=== Request ===
Write out again, unchanged, every line from the first one up to and including the line with "da tutela, tão".

=== Data supplied ===

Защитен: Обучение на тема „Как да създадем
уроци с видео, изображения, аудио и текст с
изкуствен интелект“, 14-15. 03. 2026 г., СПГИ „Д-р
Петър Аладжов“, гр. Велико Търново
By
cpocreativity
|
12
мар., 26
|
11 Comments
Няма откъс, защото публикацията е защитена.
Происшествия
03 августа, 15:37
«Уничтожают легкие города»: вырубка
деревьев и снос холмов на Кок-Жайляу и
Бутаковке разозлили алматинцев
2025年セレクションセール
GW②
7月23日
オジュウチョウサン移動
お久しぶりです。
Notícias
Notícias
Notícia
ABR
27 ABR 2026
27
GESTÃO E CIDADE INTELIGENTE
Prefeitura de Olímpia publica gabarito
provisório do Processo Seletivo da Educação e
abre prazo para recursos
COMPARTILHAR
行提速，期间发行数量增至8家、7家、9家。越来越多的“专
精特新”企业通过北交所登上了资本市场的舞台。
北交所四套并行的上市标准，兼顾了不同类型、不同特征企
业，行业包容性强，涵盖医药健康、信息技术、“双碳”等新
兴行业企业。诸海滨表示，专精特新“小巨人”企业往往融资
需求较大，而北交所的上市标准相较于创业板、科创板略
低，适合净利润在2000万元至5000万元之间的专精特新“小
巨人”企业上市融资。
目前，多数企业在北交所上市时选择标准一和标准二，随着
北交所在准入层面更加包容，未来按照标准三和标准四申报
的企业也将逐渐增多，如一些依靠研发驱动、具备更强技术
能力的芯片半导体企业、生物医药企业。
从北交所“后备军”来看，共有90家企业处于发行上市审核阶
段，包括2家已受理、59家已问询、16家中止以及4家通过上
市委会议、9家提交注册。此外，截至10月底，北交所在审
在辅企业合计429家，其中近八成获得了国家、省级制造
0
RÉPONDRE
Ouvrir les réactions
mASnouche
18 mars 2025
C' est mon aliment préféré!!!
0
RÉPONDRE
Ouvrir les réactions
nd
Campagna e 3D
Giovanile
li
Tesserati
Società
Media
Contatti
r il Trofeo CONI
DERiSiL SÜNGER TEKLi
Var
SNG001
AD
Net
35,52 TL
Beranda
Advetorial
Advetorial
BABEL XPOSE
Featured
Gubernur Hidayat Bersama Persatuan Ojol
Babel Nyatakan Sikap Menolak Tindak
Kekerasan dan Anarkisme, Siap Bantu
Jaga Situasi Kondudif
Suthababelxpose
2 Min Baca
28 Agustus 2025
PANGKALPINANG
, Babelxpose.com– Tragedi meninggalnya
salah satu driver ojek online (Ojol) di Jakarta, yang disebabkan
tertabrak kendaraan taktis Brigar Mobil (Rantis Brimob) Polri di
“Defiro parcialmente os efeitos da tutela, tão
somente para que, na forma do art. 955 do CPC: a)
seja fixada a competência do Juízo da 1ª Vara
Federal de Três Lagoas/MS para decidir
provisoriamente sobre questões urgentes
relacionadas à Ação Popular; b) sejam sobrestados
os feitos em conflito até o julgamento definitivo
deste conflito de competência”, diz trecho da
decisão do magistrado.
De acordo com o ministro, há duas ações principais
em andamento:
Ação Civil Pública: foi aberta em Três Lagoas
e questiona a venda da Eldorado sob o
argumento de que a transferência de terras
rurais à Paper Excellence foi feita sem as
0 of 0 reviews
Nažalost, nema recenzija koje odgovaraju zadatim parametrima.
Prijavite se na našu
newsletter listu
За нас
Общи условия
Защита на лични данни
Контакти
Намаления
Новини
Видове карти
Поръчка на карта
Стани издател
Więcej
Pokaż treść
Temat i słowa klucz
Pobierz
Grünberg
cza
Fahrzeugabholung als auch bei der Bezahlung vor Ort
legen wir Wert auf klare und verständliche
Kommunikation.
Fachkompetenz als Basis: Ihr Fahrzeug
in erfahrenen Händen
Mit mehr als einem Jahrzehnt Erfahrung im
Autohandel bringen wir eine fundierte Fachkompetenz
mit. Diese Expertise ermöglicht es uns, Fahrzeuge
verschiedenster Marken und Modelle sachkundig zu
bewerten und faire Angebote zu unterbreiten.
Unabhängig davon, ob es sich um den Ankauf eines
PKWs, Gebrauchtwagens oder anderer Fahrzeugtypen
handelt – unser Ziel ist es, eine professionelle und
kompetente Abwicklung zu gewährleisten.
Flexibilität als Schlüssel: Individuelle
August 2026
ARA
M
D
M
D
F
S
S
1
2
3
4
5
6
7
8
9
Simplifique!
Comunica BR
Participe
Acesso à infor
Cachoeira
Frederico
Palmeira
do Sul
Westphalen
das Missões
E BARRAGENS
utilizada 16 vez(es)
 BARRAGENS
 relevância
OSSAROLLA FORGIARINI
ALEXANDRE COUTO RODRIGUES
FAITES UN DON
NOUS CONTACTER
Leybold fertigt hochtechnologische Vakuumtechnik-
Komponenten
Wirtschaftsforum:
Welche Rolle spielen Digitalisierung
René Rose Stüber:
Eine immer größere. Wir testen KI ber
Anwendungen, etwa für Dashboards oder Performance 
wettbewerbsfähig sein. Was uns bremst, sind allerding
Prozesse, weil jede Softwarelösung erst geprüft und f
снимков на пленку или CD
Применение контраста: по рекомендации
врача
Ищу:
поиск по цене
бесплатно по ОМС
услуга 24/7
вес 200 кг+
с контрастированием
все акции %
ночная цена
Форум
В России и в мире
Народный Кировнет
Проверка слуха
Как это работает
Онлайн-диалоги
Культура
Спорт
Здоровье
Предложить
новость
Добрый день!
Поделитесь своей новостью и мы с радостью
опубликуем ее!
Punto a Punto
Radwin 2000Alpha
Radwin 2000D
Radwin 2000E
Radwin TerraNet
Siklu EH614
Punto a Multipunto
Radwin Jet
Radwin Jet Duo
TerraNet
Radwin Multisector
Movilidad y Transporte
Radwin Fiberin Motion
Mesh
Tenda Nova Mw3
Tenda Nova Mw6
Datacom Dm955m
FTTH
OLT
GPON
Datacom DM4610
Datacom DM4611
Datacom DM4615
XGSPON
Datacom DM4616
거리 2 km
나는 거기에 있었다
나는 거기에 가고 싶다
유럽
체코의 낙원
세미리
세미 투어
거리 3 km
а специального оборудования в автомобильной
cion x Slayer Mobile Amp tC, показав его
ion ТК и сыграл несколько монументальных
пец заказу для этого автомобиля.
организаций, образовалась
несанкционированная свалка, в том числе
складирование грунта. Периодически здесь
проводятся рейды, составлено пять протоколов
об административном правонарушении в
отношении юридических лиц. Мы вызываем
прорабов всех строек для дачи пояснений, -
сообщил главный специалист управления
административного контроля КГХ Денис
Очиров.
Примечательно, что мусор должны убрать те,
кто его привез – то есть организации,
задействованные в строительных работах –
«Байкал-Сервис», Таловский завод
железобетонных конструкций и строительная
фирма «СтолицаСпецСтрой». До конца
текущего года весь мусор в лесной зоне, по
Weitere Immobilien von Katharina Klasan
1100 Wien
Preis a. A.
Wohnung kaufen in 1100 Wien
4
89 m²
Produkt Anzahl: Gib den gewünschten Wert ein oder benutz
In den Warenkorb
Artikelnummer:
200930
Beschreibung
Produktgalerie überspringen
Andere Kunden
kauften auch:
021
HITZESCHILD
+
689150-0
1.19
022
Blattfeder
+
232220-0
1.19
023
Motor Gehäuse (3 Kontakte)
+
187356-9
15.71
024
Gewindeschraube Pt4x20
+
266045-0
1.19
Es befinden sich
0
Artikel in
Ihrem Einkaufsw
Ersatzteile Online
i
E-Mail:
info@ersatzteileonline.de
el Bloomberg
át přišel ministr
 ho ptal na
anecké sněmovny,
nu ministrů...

=== Problem solution ===
Защитен: Обучение на тема „Как да създадем
уроци с видео, изображения, аудио и текст с
изкуствен интелект“, 14-15. 03. 2026 г., СПГИ „Д-р
Петър Аладжов“, гр. Велико Търново
By
cpocreativity
|
12
мар., 26
|
11 Comments
Няма откъс, защото публикацията е защитена.
Происшествия
03 августа, 15:37
«Уничтожают легкие города»: вырубка
деревьев и снос холмов на Кок-Жайляу и
Бутаковке разозлили алматинцев
2025年セレクションセール
GW②
7月23日
オジュウチョウサン移動
お久しぶりです。
Notícias
Notícias
Notícia
ABR
27 ABR 2026
27
GESTÃO E CIDADE INTELIGENTE
Prefeitura de Olímpia publica gabarito
provisório do Processo Seletivo da Educação e
abre prazo para recursos
COMPARTILHAR
行提速，期间发行数量增至8家、7家、9家。越来越多的“专
精特新”企业通过北交所登上了资本市场的舞台。
北交所四套并行的上市标准，兼顾了不同类型、不同特征企
业，行业包容性强，涵盖医药健康、信息技术、“双碳”等新
兴行业企业。诸海滨表示，专精特新“小巨人”企业往往融资
需求较大，而北交所的上市标准相较于创业板、科创板略
低，适合净利润在2000万元至5000万元之间的专精特新“小
巨人”企业上市融资。
目前，多数企业在北交所上市时选择标准一和标准二，随着
北交所在准入层面更加包容，未来按照标准三和标准四申报
的企业也将逐渐增多，如一些依靠研发驱动、具备更强技术
能力的芯片半导体企业、生物医药企业。
从北交所“后备军”来看，共有90家企业处于发行上市审核阶
段，包括2家已受理、59家已问询、16家中止以及4家通过上
市委会议、9家提交注册。此外，截至10月底，北交所在审
在辅企业合计429家，其中近八成获得了国家、省级制造
0
RÉPONDRE
Ouvrir les réactions
mASnouche
18 mars 2025
C' est mon aliment préféré!!!
0
RÉPONDRE
Ouvrir les réactions
nd
Campagna e 3D
Giovanile
li
Tesserati
Società
Media
Contatti
r il Trofeo CONI
DERiSiL SÜNGER TEKLi
Var
SNG001
AD
Net
35,52 TL
Beranda
Advetorial
Advetorial
BABEL XPOSE
Featured
Gubernur Hidayat Bersama Persatuan Ojol
Babel Nyatakan Sikap Menolak Tindak
Kekerasan dan Anarkisme, Siap Bantu
Jaga Situasi Kondudif
Suthababelxpose
2 Min Baca
28 Agustus 2025
PANGKALPINANG
, Babelxpose.com– Tragedi meninggalnya
salah satu driver ojek online (Ojol) di Jakarta, yang disebabkan
tertabrak kendaraan taktis Brigar Mobil (Rantis Brimob) Polri di
“Defiro parcialmente os efeitos da tutela, tão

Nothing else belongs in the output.